More significantly, there is the ultimate constraint that the non-parole period must itself appropriately reflect the criminality involved in the offence."
15 There are a number of difficulties with the case now sought to be made on behalf of the applicant. First, it does not appear from his Honour's Remarks on Sentence that the fact of accumulation was ever put to his Honour as a matter of special circumstances. Secondly, the fact that the applicant was on parole at the time of the offences, was considered by his Honour to be a matter of aggravation. In my opinion it would have been contradictory for his Honour to have then treated it as a 'special circumstance'. Thirdly, his Honour was not satisfied that, at the time the applicant appeared before him, there were real prospects of rehabilitation.
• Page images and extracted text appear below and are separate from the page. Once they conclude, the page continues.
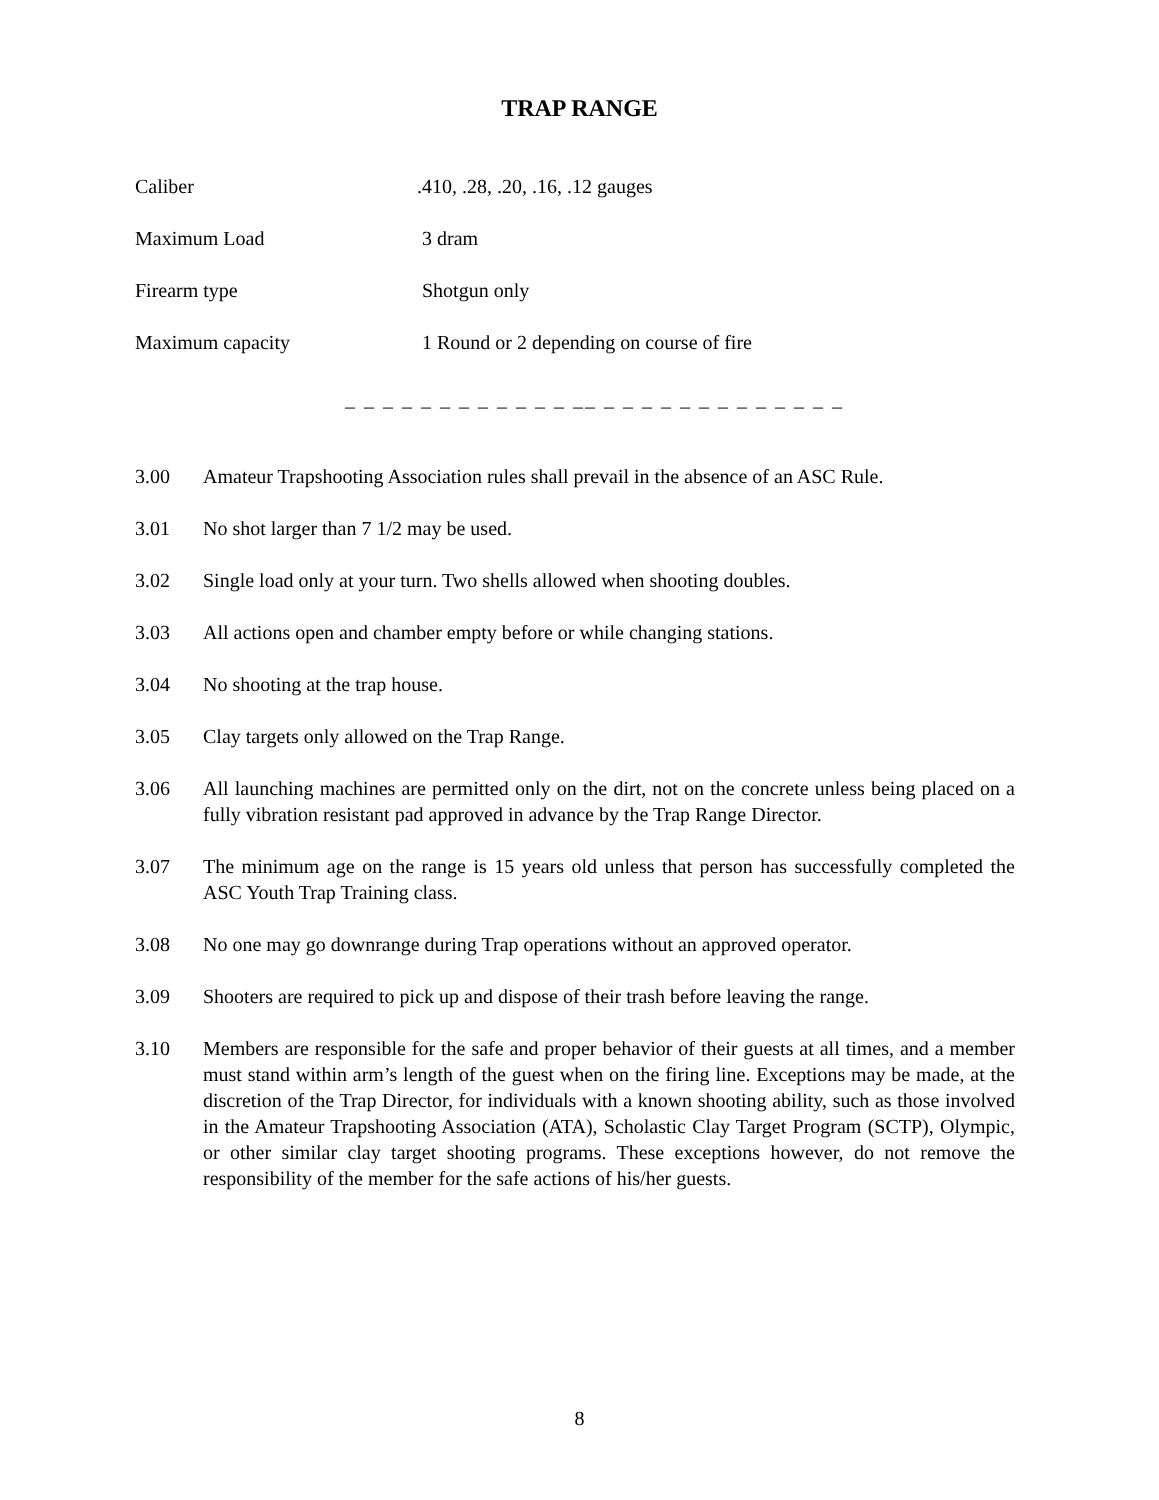TRAP RANGE
Caliber .410, .28, .20, .16, .12 gauges
Maximum Load 3 dram
Firearm type Shotgun only
Maximum capacity 1 Round or 2 depending on course of fire
_ _ _ _ _ _ _ _ _ _ _ _ __ _ _ _ _ _ _ _ _ _ _ _ _ _
3.00 Amateur Trapshooting Association rules shall prevail in the absence of an ASC Rule.
3.01 No shot larger than 7 1/2 may be used.
3.02 Single load only at your turn. Two shells allowed when shooting doubles.
3.03 All actions open and chamber empty before or while changing stations.
3.04 No shooting at the trap house.
3.05 Clay targets only allowed on the Trap Range.
3.06 All launching machines are permitted only on the dirt, not on the concrete unless being placed on a fully vibration resistant pad approved in advance by the Trap Range Director.
3.07 The minimum age on the range is 15 years old unless that person has successfully completed the ASC Youth Trap Training class.
3.08 No one may go downrange during Trap operations without an approved operator.
3.09 Shooters are required to pick up and dispose of their trash before leaving the range.
3.10 Members are responsible for the safe and proper behavior of their guests at all times, and a member must stand within arm’s length of the guest when on the firing line. Exceptions may be made, at the discretion of the Trap Director, for individuals with a known shooting ability, such as those involved in the Amateur Trapshooting Association (ATA), Scholastic Clay Target Program (SCTP), Olympic, or other similar clay target shooting programs. These exceptions however, do not remove the responsibility of the member for the safe actions of his/her guests.
8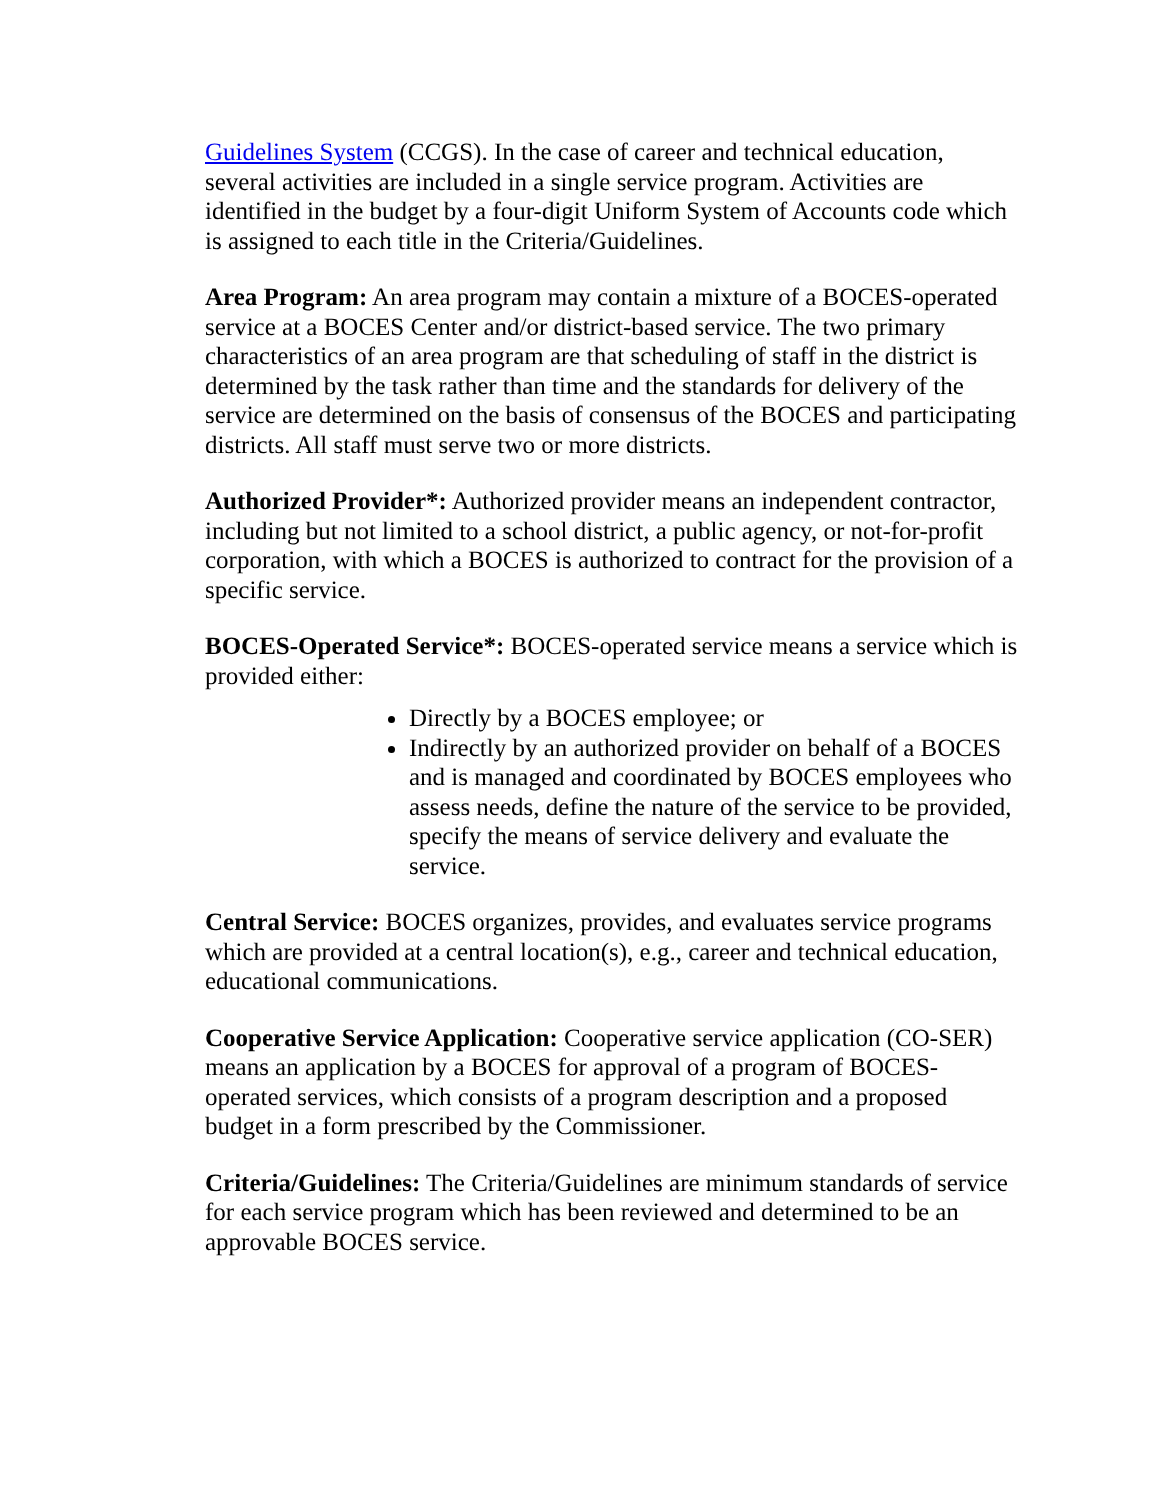Guidelines System (CCGS). In the case of career and technical education, several activities are included in a single service program. Activities are identified in the budget by a four-digit Uniform System of Accounts code which is assigned to each title in the Criteria/Guidelines.
Area Program: An area program may contain a mixture of a BOCES-operated service at a BOCES Center and/or district-based service. The two primary characteristics of an area program are that scheduling of staff in the district is determined by the task rather than time and the standards for delivery of the service are determined on the basis of consensus of the BOCES and participating districts. All staff must serve two or more districts.
Authorized Provider*: Authorized provider means an independent contractor, including but not limited to a school district, a public agency, or not-for-profit corporation, with which a BOCES is authorized to contract for the provision of a specific service.
BOCES-Operated Service*: BOCES-operated service means a service which is provided either:
Directly by a BOCES employee; or
Indirectly by an authorized provider on behalf of a BOCES and is managed and coordinated by BOCES employees who assess needs, define the nature of the service to be provided, specify the means of service delivery and evaluate the service.
Central Service: BOCES organizes, provides, and evaluates service programs which are provided at a central location(s), e.g., career and technical education, educational communications.
Cooperative Service Application: Cooperative service application (CO-SER) means an application by a BOCES for approval of a program of BOCES-operated services, which consists of a program description and a proposed budget in a form prescribed by the Commissioner.
Criteria/Guidelines: The Criteria/Guidelines are minimum standards of service for each service program which has been reviewed and determined to be an approvable BOCES service.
In my opinion, no error has been shown in his Honour's approach to the question of special circumstances. It is also worth commenting that in essence, what the applicant is seeking is a reduction in the non-parole period, but has not sought to challenge that directly. The applicant did not seek to argue that a non-parole period of less than 75% should have been determined. But, in my opinion, whichever way the matter is viewed, I do not consider that the applicant has established error in the sentence imposed.
16 One other matter was raised during the course of argument on the appeal, namely, that the fact that the applicant had willingly co-operated with the police, save in the respects that I have mentioned, was an indicator that the prospects of rehabilitation were not hopeless and for this reason the non-parole period should have been set at 75%. The applicant's co-operation with the police is certainly a matter to be taken into account in his favour. His Honour did so, in the sentence that he imposed. It was not a matter raised by counsel at the hearing on sentence as a matter going to special circumstances, nor in fact was it raised by counsel on this application. There was not any error, in my opinion, in the manner in which his Honour dealt with the matter.
17 In all the circumstances, I do not consider that his Honour erred in dealing with special circumstances.
18 I would refuse leave to appeal.
19 ADAMS J: I agree with Beazley JA.